The next instance of drumming occurs at Deepavali, the Festival of Lights (10.8). It is an upbeat time in Ruku and Nathan’s lives, as food is no longer scarce. Their fortunes have shifted away from hunger, and the drumming of that night signals a change in rhythm, which will lead to the conception of their last baby, Kuti. These drums brought a child to Ruku, but the next ones will take boys from her. Workers show up in the town beating drums, calling men to come to Ceylon (12.34). Arjun and Thambi, who have just left the tannery, decide that their lives must march on (with our without their family), so they follow the call to a far-off land.
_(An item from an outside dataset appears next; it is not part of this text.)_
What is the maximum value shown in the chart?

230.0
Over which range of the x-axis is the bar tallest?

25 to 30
Drums take on another meaning when they are present at Raja’s death (15.8). The drums begin on the morning Raja is to be cremated. As is customary, the women stay behind instead of attending the actual cremation. Ruku listens to the drum-beats, and when they finally stop, it is a signal to Ruku that the burning is complete, and that Raja’s body is no more. The drums here seem to symbolize life as a drum beat, a reliable thing that ticks on so long as the heart has beats left in it.
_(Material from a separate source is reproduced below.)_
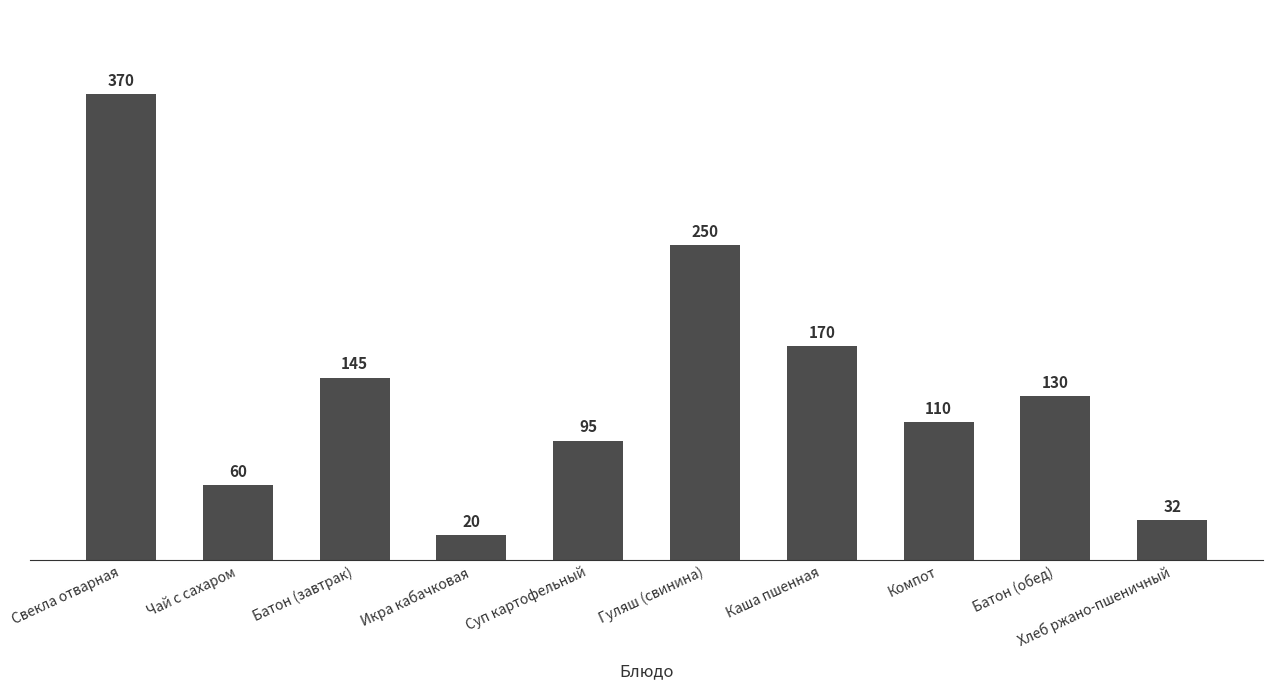

Where is the data nearest to the value 195?

Каша пшенная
The dum-dum carts that Ruku buy for Puli and Sacrabani represent the final instance of drum-like rhythms in the book. Puli’s little beat following them along as he pulls the cart behind him symbolizes Ruku’s endurance against all odds. The little toys are with her when she and Puli return to the village. It’s notable that Puli clutches the silent cart in his arms in his moment of hesitation over being welcomed to Puli’s family. But Ira’s immediate warm acceptance of him is a hint to the reader that he will soon joyously pull the cart, with its little drumbeat, behind him again.